§ Passage retenu
_ _ _ _ _

Mais ces nuances importent peu à Herzl : il sort la <reconnaissance> du contexte de la guerre civile pour lui donner un caractère permanent. (…) car,
« L’Etat prend naissance dans la lutte d’un peuple pour son existence ».Ce faisant, Herzl joue les précurseurs : il annonce les <reconnaissances d’Etat par anticipation> qui vont rythmer les conflits de la décolonisation de la deuxième moitié du Xxè siècle : de l’Algérie à l’Angola et à la Guinée –Bissau, la reconnaissance par anticipation sera accordée au <gouvernement d’un Etat encore inexistant, en fait le <Comité directeur> des insurgés, un organisme privé soutenu par certaines puissances extérieures au conflit. Le sionisme aura ouvert la voie : l’organisation sioniste tentera de se comporter en <quasi-Etat> ; la Déclaration Balfour (1917) sera une reconnaissance par anticipation de la future entité juive, et la Grande-Bretagne, devenue puissance mandataire, permettra la mise en place d’institutions préétatiques (p.119).
Refus et quolibets des éditeurs juifs
Herzl cherche un éditeur. Siegfried Cronbach qui, à Berlin, publie l’hebdomadaire juif Die Jüdische Presse, se récuse : Je ne suis pas d’accord avec vous ; l’antisémitisme ne se renforce pas. Au cours des cent dernières années, nous autres juifs avons vu notre situation s’améliorer régulièrement ».
Duncker et Humbolt, éditeurs juridiques et politiques d’une grande notoriété, qui avaient publié les Chroniques de Herzl sur la vie politique française –Das Palais-Bourbon- ne croient pas au succès commercial de l’ouvrage.
Entre-temps, le libraire viennois Max Breitenstein se pique au jeu : il accepte de jouer les éditeurs occasionnels et de tirer l’ouvrage à trois mille exemplaires.

_ _ _ _ _

§ Extrait des données
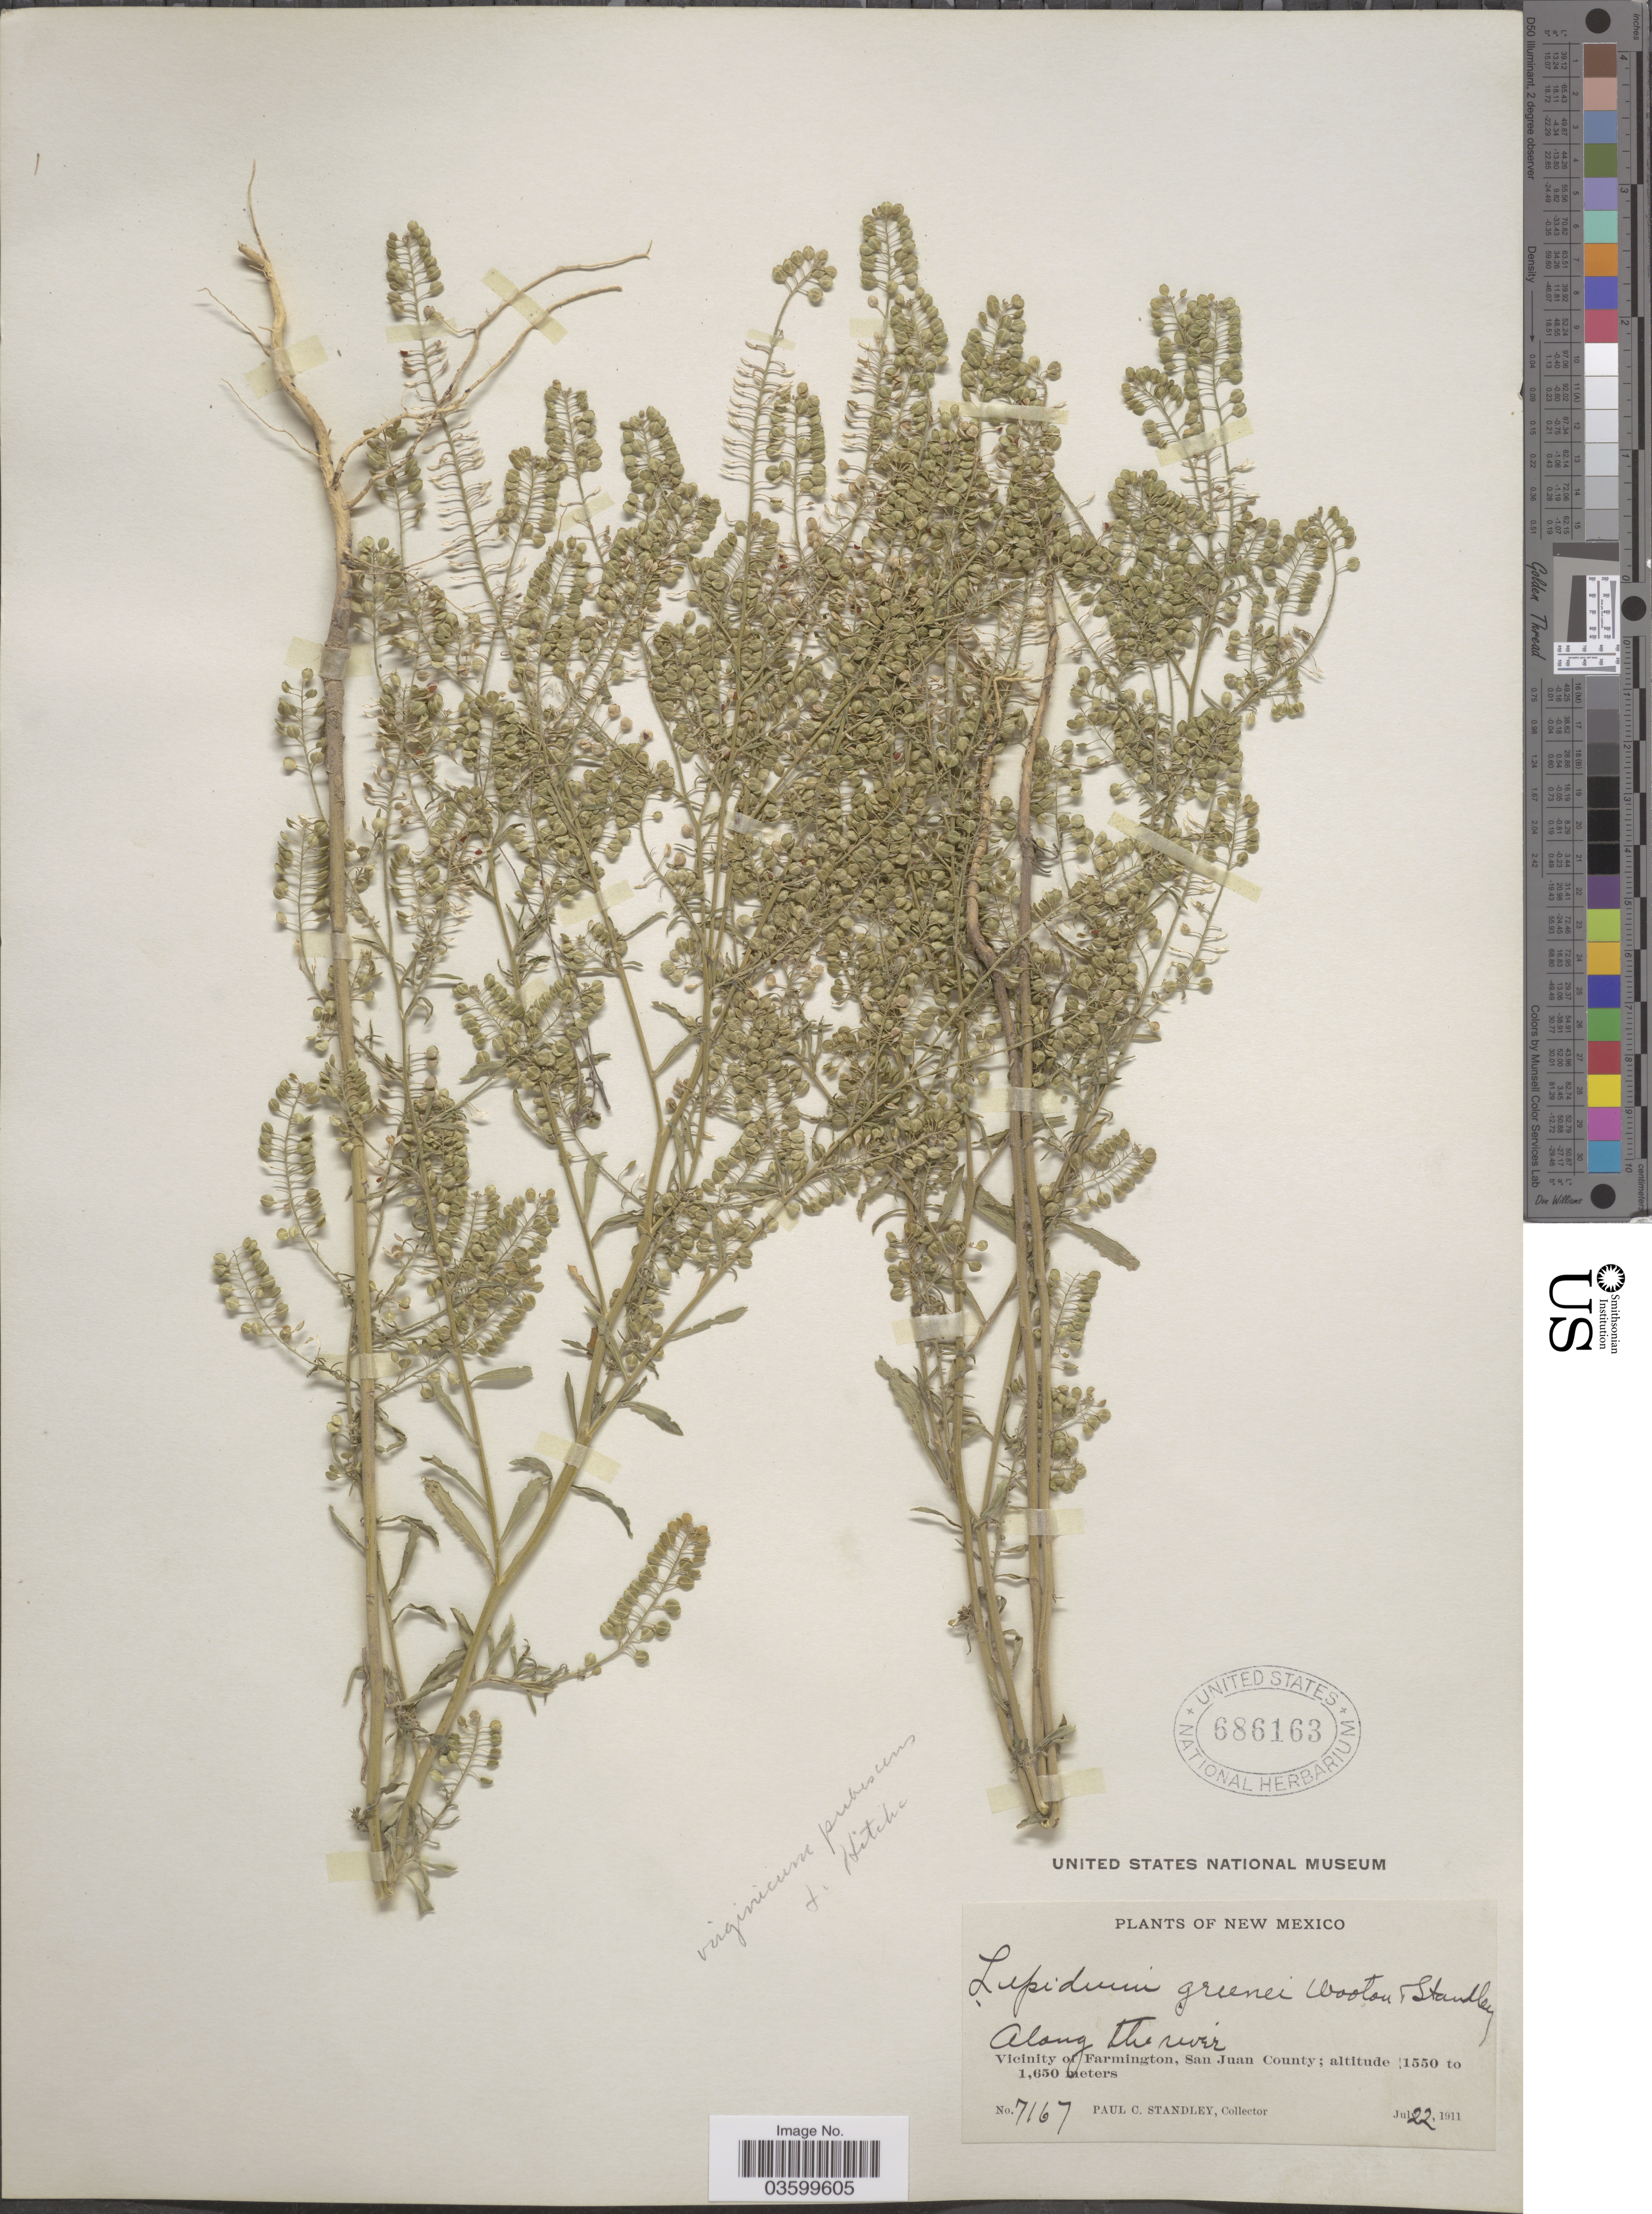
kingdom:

_ _ _ _ _

§ Liste des tâches
[a] Recopiez fidèlement le passage retenu, de « Duncker et Humbolt, éditeurs » à « commercial de l’ouvrage. ».
[b] D'après le passage retenu, à combien d'exemplaires le libraire viennois Max Breitenstein accepte-t-il de tirer l'ouvrage de Herzl ?

§ Corrigé des exercices
[a]
Duncker et Humbolt, éditeurs juridiques et politiques d’une grande notoriété, qui avaient publié les Chroniques de Herzl sur la vie politique française –Das Palais-Bourbon- ne croient pas au succès commercial de l’ouvrage.

[b] À trois mille exemplaires.